TRY IT:
Find and return every line of the data that contains the word "گذشته".

Data records:
========

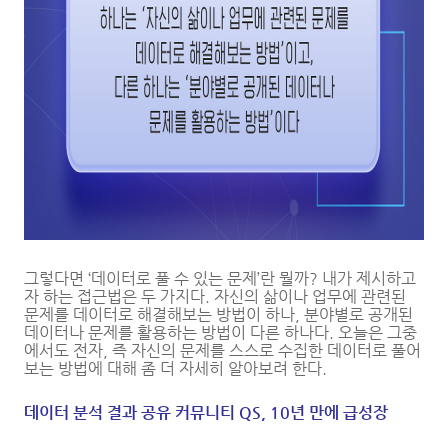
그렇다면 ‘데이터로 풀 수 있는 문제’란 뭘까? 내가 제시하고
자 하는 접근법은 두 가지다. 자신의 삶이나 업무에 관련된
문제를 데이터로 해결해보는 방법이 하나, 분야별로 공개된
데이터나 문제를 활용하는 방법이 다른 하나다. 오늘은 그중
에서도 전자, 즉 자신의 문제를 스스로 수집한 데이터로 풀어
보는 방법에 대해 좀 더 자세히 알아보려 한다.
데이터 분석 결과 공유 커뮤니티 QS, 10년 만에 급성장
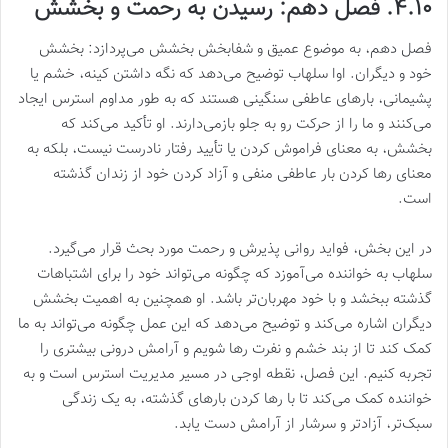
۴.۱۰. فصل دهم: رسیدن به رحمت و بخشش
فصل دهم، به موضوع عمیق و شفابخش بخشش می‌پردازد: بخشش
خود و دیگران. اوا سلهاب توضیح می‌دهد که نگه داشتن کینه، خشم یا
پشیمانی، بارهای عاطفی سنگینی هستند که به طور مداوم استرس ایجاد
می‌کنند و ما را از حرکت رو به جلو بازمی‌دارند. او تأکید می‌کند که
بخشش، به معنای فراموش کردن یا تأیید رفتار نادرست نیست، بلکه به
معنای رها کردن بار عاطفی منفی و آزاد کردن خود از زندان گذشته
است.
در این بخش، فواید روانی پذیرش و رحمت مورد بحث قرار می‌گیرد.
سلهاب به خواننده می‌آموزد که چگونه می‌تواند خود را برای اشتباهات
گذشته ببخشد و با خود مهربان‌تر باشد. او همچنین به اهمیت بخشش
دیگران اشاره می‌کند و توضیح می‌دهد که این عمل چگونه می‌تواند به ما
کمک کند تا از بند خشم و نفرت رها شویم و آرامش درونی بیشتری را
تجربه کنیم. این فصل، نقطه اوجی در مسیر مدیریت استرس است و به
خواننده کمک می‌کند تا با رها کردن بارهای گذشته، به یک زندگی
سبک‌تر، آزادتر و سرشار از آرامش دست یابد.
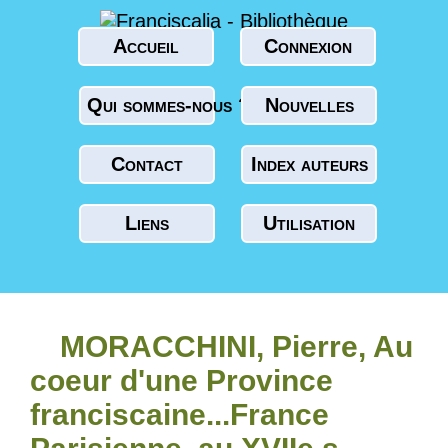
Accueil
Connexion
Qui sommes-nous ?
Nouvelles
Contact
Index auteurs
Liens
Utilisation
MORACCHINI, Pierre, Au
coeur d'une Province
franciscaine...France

========

WORKED SOLUTION:
معنای رها کردن بار عاطفی منفی و آزاد کردن خود از زندان گذشته
گذشته ببخشد و با خود مهربان‌تر باشد. او همچنین به اهمیت بخشش
خواننده کمک می‌کند تا با رها کردن بارهای گذشته، به یک زندگی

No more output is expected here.